TAREFAS DO EXERCÍCIO:
(a) Pode reproduzir, sem nenhuma alteração, a parte da notícia sobre a visita negada a Bolsonaro que começa nas palavras "Os advogados classificaram" e vai até as palavras "um breve período.", inclusive?
(b) Pode continuar a notícia sobre a visita negada a Bolsonaro a partir da última frase apresentada?

TRECHO:
O ministro Alexandre de Moraes, do Supremo Tribunal Federal (STF), negou neste sábado (8) o pedido para que os filhos do ex-presidente Jair Bolsonaro (PL) o visitem neste domingo (9), Dia dos Pais. A defesa havia solicitado autorização excepcional para que Flávio, Carlos e Jair Renan Bolsonaro se encontrassem com o pai durante a tarde.
Segundo a decisão, a liberação contrariaria uma medida anterior que suspendeu, por 30 dias, as visitas ao ex-presidente. A restrição, imposta em 17 de julho, permite apenas atendimentos com advogados, médicos e fisioterapeutas. Bolsonaro cumpre prisão domiciliar em Brasília, onde está condenado a 27 anos e três meses de prisão pela trama golpista.
Os advogados classificaram o pedido como de caráter "humanitário e familiar", argumentando que a data é "singular no calendário brasileiro" e que a comemoração ajudaria a preservar os vínculos entre pai e filhos, mesmo que por um breve período.

DADOS DA FONTE:
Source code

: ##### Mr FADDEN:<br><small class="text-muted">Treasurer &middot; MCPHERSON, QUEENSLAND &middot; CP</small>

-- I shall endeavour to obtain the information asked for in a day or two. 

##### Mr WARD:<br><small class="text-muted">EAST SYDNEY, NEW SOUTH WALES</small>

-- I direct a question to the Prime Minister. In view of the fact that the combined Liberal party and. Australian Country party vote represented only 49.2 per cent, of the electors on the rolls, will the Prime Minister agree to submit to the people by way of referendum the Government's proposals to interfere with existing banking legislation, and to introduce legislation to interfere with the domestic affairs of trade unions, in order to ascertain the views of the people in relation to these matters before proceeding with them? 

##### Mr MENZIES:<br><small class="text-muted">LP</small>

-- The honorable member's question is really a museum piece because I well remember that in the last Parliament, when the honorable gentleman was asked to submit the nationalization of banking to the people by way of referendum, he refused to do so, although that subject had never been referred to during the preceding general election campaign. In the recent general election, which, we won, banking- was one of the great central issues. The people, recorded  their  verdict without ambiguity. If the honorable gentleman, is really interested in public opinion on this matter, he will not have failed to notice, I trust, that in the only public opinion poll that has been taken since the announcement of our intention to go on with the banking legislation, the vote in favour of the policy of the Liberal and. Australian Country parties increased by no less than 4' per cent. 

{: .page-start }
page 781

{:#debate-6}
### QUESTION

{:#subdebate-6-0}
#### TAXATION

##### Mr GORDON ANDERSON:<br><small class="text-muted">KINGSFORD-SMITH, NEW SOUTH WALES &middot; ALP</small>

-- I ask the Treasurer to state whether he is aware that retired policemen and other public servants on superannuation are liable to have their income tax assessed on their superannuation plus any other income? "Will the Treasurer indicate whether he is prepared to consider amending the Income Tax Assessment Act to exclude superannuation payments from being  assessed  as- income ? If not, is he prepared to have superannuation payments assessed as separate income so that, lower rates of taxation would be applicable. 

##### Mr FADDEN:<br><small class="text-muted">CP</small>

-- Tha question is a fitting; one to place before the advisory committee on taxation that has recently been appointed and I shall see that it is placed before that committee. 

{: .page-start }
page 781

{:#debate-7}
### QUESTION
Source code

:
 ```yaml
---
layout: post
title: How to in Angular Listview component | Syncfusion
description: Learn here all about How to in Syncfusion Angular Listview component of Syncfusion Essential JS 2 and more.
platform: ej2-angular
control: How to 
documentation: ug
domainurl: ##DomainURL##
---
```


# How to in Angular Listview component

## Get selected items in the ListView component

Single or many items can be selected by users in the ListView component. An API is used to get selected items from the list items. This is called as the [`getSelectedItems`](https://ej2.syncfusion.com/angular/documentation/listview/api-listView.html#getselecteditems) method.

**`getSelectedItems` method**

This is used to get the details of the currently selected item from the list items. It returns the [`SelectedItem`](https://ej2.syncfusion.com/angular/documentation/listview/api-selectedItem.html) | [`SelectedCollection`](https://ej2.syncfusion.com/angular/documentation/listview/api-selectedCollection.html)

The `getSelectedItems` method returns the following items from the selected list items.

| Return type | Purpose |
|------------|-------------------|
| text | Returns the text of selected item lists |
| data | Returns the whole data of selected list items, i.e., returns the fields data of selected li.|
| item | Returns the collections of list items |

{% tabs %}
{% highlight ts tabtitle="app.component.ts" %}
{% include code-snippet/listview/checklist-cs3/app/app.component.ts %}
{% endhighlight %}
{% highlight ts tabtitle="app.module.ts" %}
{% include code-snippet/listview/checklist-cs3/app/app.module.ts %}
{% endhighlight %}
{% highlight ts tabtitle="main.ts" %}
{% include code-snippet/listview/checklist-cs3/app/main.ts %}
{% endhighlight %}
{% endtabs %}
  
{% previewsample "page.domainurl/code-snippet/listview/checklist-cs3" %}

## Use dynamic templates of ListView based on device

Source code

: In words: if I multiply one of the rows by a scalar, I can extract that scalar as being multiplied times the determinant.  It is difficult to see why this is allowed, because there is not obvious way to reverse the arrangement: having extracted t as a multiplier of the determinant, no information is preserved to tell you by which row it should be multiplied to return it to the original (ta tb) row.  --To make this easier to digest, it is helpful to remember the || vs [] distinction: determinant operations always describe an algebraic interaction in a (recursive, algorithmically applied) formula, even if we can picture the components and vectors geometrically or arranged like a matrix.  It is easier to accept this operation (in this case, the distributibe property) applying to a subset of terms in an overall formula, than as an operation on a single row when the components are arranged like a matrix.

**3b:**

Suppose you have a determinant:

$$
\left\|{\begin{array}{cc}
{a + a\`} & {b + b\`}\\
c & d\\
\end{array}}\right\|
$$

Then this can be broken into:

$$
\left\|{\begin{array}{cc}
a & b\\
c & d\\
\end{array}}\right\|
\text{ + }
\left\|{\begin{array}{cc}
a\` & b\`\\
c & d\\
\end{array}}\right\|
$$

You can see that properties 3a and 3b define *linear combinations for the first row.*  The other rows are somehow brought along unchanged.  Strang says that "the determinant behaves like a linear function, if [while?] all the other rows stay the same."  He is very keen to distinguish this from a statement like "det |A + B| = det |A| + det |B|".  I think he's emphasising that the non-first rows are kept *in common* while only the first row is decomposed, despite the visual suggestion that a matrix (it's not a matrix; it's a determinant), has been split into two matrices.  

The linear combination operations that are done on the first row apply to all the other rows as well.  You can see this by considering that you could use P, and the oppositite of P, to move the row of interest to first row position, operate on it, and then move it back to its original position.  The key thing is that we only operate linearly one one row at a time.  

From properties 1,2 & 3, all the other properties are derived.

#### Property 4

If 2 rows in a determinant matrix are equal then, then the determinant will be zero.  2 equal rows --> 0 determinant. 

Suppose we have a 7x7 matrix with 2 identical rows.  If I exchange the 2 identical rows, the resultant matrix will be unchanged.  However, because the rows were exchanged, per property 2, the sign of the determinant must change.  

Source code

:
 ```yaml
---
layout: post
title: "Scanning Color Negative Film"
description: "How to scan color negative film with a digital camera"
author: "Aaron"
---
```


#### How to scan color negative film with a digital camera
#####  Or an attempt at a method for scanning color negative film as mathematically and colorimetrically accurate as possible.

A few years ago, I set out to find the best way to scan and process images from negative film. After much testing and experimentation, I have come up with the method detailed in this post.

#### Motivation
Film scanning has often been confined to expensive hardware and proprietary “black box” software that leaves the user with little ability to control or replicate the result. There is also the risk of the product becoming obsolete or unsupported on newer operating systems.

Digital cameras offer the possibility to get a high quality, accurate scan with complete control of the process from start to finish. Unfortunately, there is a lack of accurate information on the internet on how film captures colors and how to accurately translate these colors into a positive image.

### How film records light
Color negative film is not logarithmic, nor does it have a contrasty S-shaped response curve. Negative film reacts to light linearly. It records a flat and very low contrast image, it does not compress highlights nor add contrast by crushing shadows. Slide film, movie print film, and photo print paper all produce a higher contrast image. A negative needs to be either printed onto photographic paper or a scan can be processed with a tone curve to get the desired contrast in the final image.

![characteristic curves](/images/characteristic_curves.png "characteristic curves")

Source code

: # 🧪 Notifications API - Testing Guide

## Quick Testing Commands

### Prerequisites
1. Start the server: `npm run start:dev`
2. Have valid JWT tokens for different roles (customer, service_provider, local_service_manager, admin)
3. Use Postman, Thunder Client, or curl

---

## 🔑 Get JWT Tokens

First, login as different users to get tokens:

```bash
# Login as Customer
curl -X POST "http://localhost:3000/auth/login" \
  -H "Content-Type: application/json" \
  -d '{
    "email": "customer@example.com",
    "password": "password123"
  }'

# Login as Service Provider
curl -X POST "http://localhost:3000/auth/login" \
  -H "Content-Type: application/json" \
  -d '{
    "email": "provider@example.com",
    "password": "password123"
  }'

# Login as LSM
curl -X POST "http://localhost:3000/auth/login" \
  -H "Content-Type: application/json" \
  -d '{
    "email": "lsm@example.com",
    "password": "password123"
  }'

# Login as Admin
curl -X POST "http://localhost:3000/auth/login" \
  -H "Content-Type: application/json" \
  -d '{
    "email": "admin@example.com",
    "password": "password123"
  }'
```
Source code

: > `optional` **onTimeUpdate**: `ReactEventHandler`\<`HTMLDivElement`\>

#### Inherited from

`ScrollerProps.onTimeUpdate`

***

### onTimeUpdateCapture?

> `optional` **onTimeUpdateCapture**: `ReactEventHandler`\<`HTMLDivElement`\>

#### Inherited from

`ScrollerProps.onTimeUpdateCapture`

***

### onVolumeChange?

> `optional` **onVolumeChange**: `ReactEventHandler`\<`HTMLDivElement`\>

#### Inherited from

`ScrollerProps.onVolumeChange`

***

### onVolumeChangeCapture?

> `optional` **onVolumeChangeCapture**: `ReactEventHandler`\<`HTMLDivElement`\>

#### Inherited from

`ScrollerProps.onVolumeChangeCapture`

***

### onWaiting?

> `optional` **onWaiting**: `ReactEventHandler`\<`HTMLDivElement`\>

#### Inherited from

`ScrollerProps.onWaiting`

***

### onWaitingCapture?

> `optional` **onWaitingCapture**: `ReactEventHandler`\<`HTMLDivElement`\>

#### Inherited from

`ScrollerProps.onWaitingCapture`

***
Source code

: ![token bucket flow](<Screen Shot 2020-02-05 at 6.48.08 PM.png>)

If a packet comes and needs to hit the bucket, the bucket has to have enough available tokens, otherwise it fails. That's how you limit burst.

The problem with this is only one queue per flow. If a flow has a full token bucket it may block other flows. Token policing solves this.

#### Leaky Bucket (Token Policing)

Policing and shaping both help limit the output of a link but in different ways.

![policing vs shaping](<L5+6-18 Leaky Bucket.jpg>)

RESPOSTAS POR TAREFA:
(a)
Os advogados classificaram o pedido como de caráter "humanitário e familiar", argumentando que a data é "singular no calendário brasileiro" e que a comemoração ajudaria a preservar os vínculos entre pai e filhos, mesmo que por um breve período.

(b)
A situação de Flávio é ainda mais restritiva. Desde meados de julho, o senador está proibido de visitar o pai por 90 dias, depois de ter divulgado nas redes sociais uma carta manuscrita atribuída a Bolsonaro, na qual o ex-presidente o define como seu "porta-voz" na disputa eleitoral deste ano. Moraes entendeu que a publicação configurou descumprimento da proibição de manifestações políticas por meio de terceiros.
Eduardo Bolsonaro, outro filho do ex-presidente, não constava do pedido por estar nos Estados Unidos, onde vive autoexilado desde o ano passado.
A defesa já recorreu da suspensão das visitas e aguarda um parecer da Procuradoria-Geral da República (PGR) sobre o tema, prazo que o próprio Moraes havia fixado em cinco dias na última semana. Aliados de Flávio afirmam que as restrições afetam sua pré-candidatura à Presidência em 2026.